→ Text provided
-*-*-
The 10 countries, which include Australia, the US, Japan and South Africa, asked formally at the end of February to take part in the two-day meeting, which starts on Tuesday in Luxembourg and comes ahead of the European Parliament's crucial review of the draft chemicals legislation.

A European Commission spokeswoman said: "The Commission feels that we have to discuss among ourselves this internal business and it is not prudent to invite people from outside."

Underlining the depth and range of concerns sparked by the EU chemicals reform, which is known as Reach, Australia published a study on Monday that suggests Reach would reduce Australian exports of key mineral products to Europe.

The impact would be partly mitigated by the diversion of exports to other fast-growing markets, most notably China, and the study also concluded that Reach could lead to the relocation of metals processing from Europe to Asia.

Australian and US officials expressed disappointment on Monday at the EU's decision to bar them from the meeting.

Peter Grey, Australia's ambassador to the EU, said: "There are very important indirect costs linked to Reach and those cannot be overlooked." The Australian government urged the European Parliament yesterday to amend the draft legislation to exclude minerals, ores and concentrates.

Separately, an EU study obtained by the FT and due to be released on Tuesday found the planned overhaul of rules governing the chemicals industry could impose a particularly significant burden on textile companies. That's the EU textile industry that is bleeding from Chinese competition already ... but of course that's in the poorer EU countries so who cares? What's that? You say the French textile cos. are hurting? Watch those feet as you aim that gun, commissioners.
-*-*-
→ Data listing
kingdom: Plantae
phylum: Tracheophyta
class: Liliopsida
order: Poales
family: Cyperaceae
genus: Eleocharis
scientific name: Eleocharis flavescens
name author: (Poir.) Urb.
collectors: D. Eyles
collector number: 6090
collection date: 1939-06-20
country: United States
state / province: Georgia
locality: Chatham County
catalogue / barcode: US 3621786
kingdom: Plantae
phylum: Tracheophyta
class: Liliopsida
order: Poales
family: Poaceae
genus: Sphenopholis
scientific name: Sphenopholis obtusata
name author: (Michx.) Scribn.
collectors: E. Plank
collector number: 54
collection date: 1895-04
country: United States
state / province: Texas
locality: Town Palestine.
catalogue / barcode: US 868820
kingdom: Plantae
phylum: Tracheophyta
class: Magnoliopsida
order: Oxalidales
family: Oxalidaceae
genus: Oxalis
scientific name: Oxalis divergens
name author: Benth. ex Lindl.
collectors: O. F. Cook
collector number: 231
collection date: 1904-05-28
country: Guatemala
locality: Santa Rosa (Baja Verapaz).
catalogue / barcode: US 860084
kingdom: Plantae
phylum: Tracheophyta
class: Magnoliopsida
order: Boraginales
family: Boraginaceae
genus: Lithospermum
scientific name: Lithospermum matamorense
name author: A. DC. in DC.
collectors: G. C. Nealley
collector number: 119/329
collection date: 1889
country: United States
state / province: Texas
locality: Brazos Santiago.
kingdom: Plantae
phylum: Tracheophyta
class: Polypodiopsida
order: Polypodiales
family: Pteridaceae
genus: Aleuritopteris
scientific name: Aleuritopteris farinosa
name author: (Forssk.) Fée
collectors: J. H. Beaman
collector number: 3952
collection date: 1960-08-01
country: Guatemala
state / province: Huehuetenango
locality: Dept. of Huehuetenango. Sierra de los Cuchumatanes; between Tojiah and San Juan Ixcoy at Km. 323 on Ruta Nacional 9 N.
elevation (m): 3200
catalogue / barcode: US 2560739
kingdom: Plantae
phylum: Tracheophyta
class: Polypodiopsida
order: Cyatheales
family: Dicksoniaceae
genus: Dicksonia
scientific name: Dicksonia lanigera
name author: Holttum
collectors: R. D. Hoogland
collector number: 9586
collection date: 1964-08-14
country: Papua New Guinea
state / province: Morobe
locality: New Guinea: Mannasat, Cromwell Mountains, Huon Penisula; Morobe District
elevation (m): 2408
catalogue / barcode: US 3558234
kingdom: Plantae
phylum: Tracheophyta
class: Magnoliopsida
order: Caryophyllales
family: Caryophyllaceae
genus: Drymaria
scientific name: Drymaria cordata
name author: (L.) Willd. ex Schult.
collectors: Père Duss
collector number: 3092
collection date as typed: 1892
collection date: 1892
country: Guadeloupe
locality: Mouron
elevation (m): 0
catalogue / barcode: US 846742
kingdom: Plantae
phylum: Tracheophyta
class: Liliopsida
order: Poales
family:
-*-*-
→ Task objective
Reproduce the portion of the text on the EU chemicals reform starting with "A European Commission" and going on through "Europe to Asia.". The records come from a source separate from the text.

→ Solved problem
A European Commission spokeswoman said: "The Commission feels that we have to discuss among ourselves this internal business and it is not prudent to invite people from outside."

Underlining the depth and range of concerns sparked by the EU chemicals reform, which is known as Reach, Australia published a study on Monday that suggests Reach would reduce Australian exports of key mineral products to Europe.

The impact would be partly mitigated by the diversion of exports to other fast-growing markets, most notably China, and the study also concluded that Reach could lead to the relocation of metals processing from Europe to Asia.